### Exercise material
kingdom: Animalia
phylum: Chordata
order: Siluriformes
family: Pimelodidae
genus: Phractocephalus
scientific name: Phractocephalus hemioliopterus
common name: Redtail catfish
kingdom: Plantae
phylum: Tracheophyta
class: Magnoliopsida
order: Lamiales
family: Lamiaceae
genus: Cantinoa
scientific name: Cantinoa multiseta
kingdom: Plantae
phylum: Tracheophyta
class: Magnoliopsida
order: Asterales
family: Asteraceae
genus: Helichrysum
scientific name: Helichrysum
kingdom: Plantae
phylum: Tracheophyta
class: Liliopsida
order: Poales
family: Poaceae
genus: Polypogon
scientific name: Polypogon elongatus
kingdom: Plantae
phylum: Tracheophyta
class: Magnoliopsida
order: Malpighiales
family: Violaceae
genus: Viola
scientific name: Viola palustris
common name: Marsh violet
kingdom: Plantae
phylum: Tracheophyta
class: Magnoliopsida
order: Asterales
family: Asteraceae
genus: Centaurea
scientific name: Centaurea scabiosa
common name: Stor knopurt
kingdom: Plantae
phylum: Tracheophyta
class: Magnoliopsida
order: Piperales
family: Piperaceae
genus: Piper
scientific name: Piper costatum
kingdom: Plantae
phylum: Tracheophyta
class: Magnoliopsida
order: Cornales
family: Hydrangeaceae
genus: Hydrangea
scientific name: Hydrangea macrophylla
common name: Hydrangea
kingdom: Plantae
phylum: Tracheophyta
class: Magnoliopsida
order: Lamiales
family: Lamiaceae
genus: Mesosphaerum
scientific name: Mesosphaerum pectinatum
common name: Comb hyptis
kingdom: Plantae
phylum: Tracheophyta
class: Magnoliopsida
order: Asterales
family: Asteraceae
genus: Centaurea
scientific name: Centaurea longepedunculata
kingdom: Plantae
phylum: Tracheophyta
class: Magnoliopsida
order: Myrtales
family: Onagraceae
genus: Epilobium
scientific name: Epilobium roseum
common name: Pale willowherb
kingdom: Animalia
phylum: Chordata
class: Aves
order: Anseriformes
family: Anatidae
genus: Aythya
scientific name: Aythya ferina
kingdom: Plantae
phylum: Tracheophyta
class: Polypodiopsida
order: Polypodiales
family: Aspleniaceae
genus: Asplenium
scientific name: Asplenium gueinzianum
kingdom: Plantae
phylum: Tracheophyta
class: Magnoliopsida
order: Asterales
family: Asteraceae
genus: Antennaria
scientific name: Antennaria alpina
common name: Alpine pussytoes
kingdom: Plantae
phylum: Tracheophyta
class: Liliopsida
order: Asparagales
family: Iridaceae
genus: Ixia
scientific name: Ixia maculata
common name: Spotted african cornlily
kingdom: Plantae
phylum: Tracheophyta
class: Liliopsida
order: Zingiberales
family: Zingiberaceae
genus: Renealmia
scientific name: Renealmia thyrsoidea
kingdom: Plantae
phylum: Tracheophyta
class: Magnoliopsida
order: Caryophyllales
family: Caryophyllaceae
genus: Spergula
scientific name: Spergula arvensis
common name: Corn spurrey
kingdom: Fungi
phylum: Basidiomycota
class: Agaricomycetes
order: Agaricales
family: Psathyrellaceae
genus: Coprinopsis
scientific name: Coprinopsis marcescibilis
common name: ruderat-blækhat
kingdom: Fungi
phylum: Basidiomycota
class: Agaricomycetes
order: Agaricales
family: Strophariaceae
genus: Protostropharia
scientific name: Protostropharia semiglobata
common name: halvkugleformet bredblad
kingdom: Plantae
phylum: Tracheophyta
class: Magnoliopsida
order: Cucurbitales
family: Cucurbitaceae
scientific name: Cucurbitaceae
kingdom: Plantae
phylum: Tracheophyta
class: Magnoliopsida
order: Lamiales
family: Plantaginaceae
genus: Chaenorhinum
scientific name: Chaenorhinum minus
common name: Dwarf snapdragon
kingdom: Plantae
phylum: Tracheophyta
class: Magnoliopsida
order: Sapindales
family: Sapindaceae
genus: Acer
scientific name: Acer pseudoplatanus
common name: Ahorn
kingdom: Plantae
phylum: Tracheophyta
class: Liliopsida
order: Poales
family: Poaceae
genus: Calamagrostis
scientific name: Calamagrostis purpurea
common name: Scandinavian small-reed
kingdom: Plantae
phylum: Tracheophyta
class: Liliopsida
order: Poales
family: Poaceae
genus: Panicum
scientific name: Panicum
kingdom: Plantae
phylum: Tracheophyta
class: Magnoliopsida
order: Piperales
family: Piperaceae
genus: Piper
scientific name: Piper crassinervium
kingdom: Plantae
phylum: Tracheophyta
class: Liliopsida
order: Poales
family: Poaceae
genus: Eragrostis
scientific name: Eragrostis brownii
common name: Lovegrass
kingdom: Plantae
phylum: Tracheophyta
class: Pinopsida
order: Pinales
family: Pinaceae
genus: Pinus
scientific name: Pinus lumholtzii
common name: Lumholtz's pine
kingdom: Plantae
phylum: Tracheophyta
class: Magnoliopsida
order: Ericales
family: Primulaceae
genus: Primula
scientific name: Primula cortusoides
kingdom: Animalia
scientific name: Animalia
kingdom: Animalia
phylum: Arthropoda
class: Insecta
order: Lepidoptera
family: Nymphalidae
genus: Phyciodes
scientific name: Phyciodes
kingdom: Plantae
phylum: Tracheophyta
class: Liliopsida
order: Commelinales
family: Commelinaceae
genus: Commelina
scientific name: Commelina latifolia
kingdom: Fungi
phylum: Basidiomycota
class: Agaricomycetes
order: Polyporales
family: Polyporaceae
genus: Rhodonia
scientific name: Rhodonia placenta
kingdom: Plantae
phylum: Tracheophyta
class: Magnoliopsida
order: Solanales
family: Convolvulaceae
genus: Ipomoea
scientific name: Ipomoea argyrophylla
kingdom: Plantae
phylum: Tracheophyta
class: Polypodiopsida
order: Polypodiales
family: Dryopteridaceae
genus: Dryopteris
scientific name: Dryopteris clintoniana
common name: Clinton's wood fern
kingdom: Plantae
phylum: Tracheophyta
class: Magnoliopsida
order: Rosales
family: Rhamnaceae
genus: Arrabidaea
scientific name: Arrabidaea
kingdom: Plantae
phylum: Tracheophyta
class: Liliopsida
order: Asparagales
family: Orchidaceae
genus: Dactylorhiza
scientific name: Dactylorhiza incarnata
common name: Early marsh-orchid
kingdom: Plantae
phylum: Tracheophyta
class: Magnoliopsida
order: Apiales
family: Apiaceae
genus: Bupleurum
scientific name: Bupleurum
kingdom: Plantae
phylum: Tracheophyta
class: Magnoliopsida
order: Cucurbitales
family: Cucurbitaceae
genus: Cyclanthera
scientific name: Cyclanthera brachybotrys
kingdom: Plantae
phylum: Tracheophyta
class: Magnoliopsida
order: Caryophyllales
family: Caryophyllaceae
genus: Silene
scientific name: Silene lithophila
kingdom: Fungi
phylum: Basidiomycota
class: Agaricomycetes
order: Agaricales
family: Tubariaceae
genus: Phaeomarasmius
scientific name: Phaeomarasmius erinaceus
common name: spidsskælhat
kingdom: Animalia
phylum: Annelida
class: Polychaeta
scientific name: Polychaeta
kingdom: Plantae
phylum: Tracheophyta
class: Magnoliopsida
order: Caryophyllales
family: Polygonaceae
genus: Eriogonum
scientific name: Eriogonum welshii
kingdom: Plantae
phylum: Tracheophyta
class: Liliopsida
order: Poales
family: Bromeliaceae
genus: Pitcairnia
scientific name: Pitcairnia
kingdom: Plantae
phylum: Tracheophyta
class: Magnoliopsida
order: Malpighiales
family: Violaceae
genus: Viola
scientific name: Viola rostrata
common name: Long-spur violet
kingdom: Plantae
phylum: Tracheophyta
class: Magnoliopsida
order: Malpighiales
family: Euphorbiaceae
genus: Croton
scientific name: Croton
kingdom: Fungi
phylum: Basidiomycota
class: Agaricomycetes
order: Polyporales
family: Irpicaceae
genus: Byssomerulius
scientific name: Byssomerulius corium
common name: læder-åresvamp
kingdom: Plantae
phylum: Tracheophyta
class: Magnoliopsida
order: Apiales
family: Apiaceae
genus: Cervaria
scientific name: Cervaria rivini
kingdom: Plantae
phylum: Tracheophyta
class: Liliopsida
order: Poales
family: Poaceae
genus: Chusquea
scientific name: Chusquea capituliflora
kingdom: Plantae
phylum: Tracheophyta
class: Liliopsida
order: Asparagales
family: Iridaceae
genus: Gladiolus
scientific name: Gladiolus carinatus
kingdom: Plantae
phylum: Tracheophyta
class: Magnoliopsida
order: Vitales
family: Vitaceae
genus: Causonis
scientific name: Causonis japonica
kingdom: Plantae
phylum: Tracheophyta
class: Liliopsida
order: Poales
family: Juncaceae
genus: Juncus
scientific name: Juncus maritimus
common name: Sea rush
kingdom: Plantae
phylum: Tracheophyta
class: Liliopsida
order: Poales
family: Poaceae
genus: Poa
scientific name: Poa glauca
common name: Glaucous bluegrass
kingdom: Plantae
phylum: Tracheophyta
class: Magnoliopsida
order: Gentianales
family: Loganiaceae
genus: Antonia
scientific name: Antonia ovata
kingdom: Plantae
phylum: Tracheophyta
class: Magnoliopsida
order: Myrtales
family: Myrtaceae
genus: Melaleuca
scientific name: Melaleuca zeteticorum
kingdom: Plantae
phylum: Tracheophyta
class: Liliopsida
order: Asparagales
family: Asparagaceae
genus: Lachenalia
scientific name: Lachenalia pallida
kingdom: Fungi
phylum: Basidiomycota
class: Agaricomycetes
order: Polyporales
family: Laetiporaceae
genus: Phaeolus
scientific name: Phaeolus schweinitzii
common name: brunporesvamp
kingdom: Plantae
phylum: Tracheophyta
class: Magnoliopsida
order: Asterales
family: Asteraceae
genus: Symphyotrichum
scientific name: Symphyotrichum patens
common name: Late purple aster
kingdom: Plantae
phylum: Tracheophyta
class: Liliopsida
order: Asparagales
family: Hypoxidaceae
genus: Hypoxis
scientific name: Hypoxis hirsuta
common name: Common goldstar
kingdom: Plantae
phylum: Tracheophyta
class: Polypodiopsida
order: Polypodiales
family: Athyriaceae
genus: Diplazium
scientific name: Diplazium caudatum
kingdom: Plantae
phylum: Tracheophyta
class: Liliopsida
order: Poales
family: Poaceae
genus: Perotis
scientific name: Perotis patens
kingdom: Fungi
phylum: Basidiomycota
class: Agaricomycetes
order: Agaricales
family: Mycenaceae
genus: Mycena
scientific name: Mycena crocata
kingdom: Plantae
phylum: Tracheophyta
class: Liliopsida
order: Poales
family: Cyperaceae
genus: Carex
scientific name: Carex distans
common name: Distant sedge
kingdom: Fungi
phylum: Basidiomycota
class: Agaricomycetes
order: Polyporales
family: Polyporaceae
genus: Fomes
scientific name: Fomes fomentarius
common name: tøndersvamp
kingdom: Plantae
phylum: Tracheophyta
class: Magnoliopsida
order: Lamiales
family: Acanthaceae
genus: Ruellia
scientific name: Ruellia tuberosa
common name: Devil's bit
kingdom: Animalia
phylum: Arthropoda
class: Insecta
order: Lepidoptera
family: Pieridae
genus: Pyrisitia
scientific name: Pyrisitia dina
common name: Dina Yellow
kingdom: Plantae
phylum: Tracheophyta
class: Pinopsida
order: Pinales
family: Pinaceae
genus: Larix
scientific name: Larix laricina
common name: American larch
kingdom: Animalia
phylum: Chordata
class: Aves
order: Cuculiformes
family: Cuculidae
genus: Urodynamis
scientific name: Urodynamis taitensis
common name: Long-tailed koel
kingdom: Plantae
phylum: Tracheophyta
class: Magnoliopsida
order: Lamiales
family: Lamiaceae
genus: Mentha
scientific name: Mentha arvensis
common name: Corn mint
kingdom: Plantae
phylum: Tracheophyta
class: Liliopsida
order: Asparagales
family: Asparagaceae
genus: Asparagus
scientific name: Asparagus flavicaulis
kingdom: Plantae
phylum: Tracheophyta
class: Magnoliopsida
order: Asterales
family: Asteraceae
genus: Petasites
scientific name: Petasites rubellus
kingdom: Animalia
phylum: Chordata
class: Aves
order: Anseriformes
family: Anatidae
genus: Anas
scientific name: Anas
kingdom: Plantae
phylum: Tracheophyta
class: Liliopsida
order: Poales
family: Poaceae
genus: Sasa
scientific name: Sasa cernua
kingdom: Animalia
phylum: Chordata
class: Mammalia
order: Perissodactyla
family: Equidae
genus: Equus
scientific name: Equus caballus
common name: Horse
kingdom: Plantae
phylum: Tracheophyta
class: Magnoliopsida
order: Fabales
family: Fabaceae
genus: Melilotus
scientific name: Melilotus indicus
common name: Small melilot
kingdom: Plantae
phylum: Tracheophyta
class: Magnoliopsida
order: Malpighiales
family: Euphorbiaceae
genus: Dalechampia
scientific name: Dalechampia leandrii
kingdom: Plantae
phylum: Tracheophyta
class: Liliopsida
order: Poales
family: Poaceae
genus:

### Short problem
Please count the lines in the listing above that contain the word "Centaurea", matching case exactly, and reply with that number alone.

### Complete response
4